To meet its pledges -- and avoid the risk of further labor unrest -- it has had to speed up the wage increases. Instead of a "breathing space" till next June, it has had to assure 10 million people they will receive their increases by the end of this month. the remaining 2 million -- mainly white-collar workers -- will get them by the end of January.

In parliament Oct. 8, Premier Josef Pinkowski called it an "unprecendented" increase in so short a period. "We want to meet the demands of the working people halfway," he said, "according to Poland's economic possibilities."

The workers are expected to go the "other half" of the way by working more efficiently and increasing productivity. that, however, is still a question for the future.

Scholarship and other student grants were increased with the term just started. In the new year, old-age pensions, family allowances, and other social-welfare benefits will go up.

The five-day week is being considered, but given this Polish context, it is one of the strikers' most "idealistic" demands.

But the government is committed to this and other reforms reaching nearly every phase of Polish life. these range from autonomy in enterprise management with only overall guidelines from the center to a more independent, "checking" role at least for parliament; from free play for the new unions and self-management for workers in industry to self-governance for students. It extends to journalists, academics, and creative artists.
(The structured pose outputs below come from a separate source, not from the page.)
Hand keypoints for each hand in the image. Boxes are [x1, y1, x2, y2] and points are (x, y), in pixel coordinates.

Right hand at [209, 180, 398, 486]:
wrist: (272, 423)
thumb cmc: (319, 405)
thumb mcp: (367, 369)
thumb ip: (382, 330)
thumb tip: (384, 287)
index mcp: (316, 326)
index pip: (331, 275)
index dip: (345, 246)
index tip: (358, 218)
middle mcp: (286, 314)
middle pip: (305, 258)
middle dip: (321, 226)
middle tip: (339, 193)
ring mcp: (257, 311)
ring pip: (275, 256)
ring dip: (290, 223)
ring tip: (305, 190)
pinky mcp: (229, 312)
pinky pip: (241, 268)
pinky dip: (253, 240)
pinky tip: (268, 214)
The government, in short, has to correct what the economic journal Zycie Gospodarcze called "the seven sins of the '70s." Among them:

* Excessive and often "abortive" investments.
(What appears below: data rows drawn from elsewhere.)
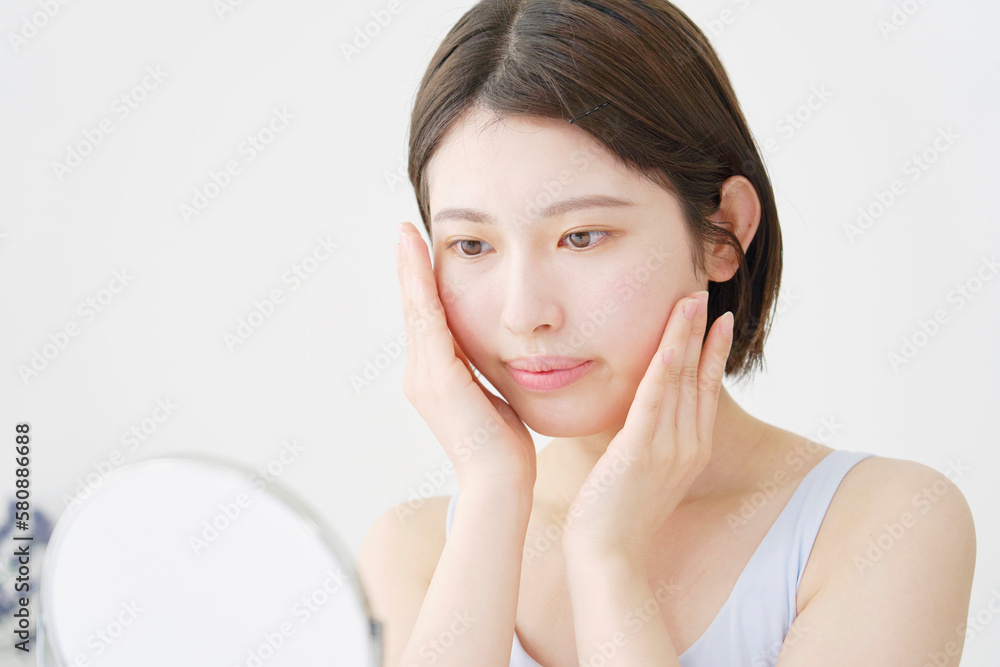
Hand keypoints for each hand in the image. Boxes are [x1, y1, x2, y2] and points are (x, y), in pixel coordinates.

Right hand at [395, 221, 536, 488]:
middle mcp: (421, 375)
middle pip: (415, 310)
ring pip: (416, 310)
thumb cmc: (505, 450)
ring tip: (407, 235)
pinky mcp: (438, 377)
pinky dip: (421, 288)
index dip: (421, 286)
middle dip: (410, 269)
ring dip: (411, 270)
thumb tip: (499, 358)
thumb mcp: (494, 401)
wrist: (500, 483)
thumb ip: (486, 377)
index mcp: (434, 379)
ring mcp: (424, 376)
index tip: (420, 252)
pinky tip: (420, 260)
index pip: (427, 322)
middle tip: (405, 231)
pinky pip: (427, 321)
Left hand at [561, 289, 733, 564]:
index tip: (716, 319)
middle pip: (698, 377)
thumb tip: (640, 416)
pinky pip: (655, 400)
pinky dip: (665, 366)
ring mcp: (668, 449)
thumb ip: (649, 441)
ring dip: (686, 336)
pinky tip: (670, 341)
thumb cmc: (617, 515)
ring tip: (691, 300)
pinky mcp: (641, 452)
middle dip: (701, 332)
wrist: (608, 556)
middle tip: (701, 292)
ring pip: (680, 380)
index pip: (705, 390)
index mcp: (690, 450)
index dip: (711, 352)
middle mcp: (688, 446)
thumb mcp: (643, 473)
Work will be halted on some of the biggest, most capital-intensive projects begun in recent years. Investment for 1981 is being cut by $3.5 million.

* The debt burden of mushrooming Western borrowing to keep an unrealistic investment program going. (In 1973, Poland owed its Western creditors $2.5 billion. By 1976 it was $11 billion, by last year $19.4 billion, and now, in wake of the crisis, it is estimated at well over $20 billion.)

* An income policy in which earning rose 40 percent higher tha consumer supplies, and the failure to reform the price structure.

* Continuous disregard of agriculture's essential needs by restrictions on capable private farmers who wanted to buy more land, and neglect of corn production, which led to massive annual imports, again requiring hard currency.

Indebtedness (said Zycie Gospodarcze) finally went beyond the International Monetary Fund's so-called barrier of safety, which says all is well as long as the servicing of debts does not exceed 25 percent of a country's export earnings.

For Poland it became a vicious circle. Necessity for new loans, for continued and new investment, the growing need to import raw materials and then to borrow more to meet the most pressing obligations meant that, by 1978, more than 50 percent of its hard-currency export earnings was consumed in this way.

Last year, repayment and servicing took almost everything. This year Poland must repay $7.2 billion; next year it will be almost as much. Only in 1982 will it fall to more acceptable proportions -- $3.8 billion.

Between now and then the government has a rocky road to traverse. "It can manage," one Western diplomat here observed, "if it can gain public confidence. but without that, the danger of another crisis can never be far away."